Processing genomic and medical information efficiently and at scale
This project consinsts in designing and developing systems to efficiently compute the germline and somatic variants (mutations) from raw sequence data. The work encompasses several key aspects of the CompGen instrument.
(1) Static algorithmic analyses to identify the core computational kernels used in processing genomic data for personalized medicine, which enable a targeted study of performance and accuracy of a vast number of genomic applications and enable the implementation of a system-level framework to accelerate them.
(2) Run-time environments for execution of computational genomics workloads on clusters of heterogeneous processors, which enable instrument users, such as biologists or clinicians, to express their computations at a higher level, without having to worry about the computer system-centric details of their implementations. In particular, the instrument’s run-time system “Symphony” developed by the DEPEND researchers, can transparently decide on scheduling computations based on processor affinity, data locality, and resource contention.
(3) Applying algorithmic approximations that allow for more efficient execution of computational genomics workloads, without any loss in accuracy. In particular, our group designed an approximation algorithm for Levenshtein distance computation in sequence alignment that represents the calculation as operations on an algebraic lattice, like time, thereby allowing for significantly more efficient hardware implementations as compared to traditional methods.

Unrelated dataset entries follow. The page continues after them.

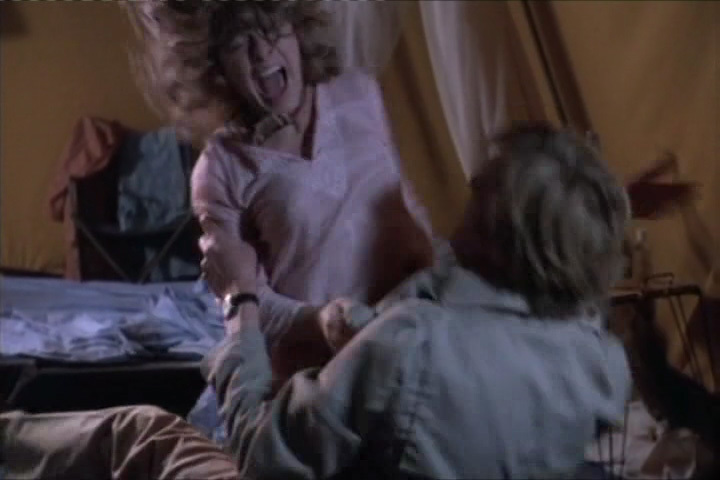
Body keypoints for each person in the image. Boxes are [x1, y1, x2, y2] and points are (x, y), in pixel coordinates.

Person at [0, 123, 632, 479]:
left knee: (142, 430)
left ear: (501, 231)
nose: (468, 189)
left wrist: (241, 304)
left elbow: (258, 455)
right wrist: (358, 330)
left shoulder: (410, 343)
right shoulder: (600, 362)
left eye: (483, 189)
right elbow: (469, 376)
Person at [129, 0, 443, 441]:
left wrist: (441, 274)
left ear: (298, 29)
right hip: (319, 383)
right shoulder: (221, 169)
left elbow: (409, 206)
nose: (262, 53)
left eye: (272, 28)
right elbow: (246, 297)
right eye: (239, 42)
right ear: (215, 66)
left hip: (407, 347)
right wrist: (319, 321)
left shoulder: (361, 94)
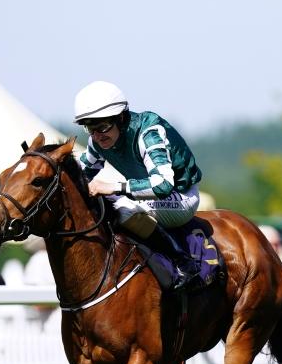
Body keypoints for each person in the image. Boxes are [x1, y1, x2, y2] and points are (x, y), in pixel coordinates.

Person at [73, 81, 202, 290]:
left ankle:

(4) Building custom hardware accelerators for computational genomics. In collaboration with IBM, the DEPEND group has developed accelerators for computationally intensive tasks in human variation detection and genotyping, such as DeBruijn assembly, Alignment, and PairHMM kernels.

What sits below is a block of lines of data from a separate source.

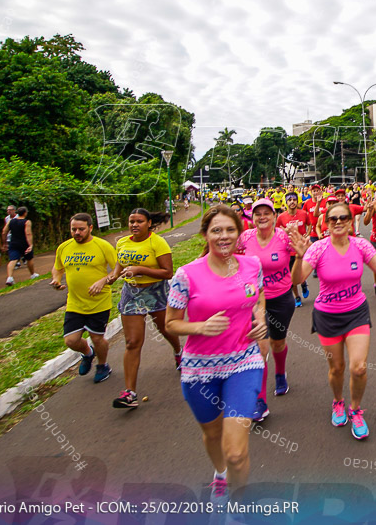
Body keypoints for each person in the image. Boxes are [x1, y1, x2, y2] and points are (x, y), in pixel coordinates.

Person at [165, 205, 267, 503]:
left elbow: (258, 297)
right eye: (217, 230)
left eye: (230, 230)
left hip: (244, 362)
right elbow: (171, 323)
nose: (224, 236)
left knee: (236, 452)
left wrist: (260, 318)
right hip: (199, 370)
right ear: (205, 234)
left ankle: (238, 507)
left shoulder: (252, 266)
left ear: (239, 233)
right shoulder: (187, 275)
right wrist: (200, 327)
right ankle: (220, 473)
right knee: (212, 435)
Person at [288, 202, 376, 440]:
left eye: (344, 217)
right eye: (333, 219)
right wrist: (299, 258)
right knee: (337, 368)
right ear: (327, 224)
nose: (339, 221)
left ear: (350, 221)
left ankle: (355, 409)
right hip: (327, 315)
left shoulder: (360, 245)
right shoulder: (318, 248)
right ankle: (338, 402)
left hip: (356, 313)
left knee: (358, 367)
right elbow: (297, 278)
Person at [107, 208, 183, 410]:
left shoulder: (157, 242)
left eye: (139, 221)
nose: (134, 225)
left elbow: (167, 273)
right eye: (131, 221)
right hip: (131, 294)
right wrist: (110, 278)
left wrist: (140, 269)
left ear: (149, 223)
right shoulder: (122, 242)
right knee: (132, 342)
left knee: (166, 329)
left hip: (155, 292)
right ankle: (129, 393)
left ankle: (178, 351)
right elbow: (119, 266)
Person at [237, 199, 298, 416]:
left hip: (281, 298)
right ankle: (260, 400)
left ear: (274, 216)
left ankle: (280, 373)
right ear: (252, 218)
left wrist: (297, 238)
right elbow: (230, 257)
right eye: (257, 214)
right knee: (259, 349)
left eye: (266, 213)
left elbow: (303, 252)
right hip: (253, 301)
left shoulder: (283, 236)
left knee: (277, 343)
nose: (262, 217)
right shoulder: (245, 238)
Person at [51, 213, 119, 384]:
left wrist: (103, 281)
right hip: (75, 303)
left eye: (81, 229)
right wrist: (56, 279)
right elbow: (58, 268)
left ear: (90, 228)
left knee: (97, 338)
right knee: (71, 340)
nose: (77, 233)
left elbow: (117, 269)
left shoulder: (102, 246)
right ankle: (88, 354)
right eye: (73, 229)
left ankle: (103, 365)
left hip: (99, 303)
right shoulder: (64, 247)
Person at [277, 192, 312, 305]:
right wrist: (284, 232)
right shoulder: (281, 217)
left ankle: (303, 284)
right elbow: (277, 232)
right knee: (291, 277)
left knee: (302, 272)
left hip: (302, 249)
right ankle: (297, 297)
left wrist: (307, 233)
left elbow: (309, 224)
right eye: (289, 200)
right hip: (288, 251)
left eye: (294, 200)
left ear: (297, 202)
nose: (292, 202)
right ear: (286, 202)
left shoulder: (303, 213)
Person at [2, 206, 39, 285]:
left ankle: (10, 277)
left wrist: (4, 243)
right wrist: (30, 245)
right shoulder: (27, 222)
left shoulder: (11, 221)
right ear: (25, 213)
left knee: (13, 260)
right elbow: (28, 233)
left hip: (13, 242)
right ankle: (32, 274)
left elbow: (4, 232)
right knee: (29, 258)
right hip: (24, 243)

FPGA acceleration of Edit-distance & PairHMM using CAPI
By using the coherent accelerator processor interface (CAPI), our team of students and professors, in collaboration with Prof. Deming Chen and his students (Jong Bin Lim) have developed a hardware accelerator to improve the runtime of short-read alignment. The proposed design was implemented on an Altera Stratix V FPGA in an IBM POWER8 system using the CAPI interface for cache coherence across the CPUs and FPGA. The suggested design is 200 times faster than the equivalent C implementation of the kernel running on the host processor and 2.2 times faster for an end-to-end alignment tool for 120-15bp short-read sequences. Currently, we are working on accelerating another gnomic kernel (PairHMM) by building an array of processors, which is based on having many PEs(processing elements) (data-path elements) controlled by schedulers (control flow elements). Each PE-scheduler pair computes a separate instance of the PairHMM kernel in parallel. This will allow us to scale to arbitrary size inputs make the best use of the fast SRAM available to us on the FPGA.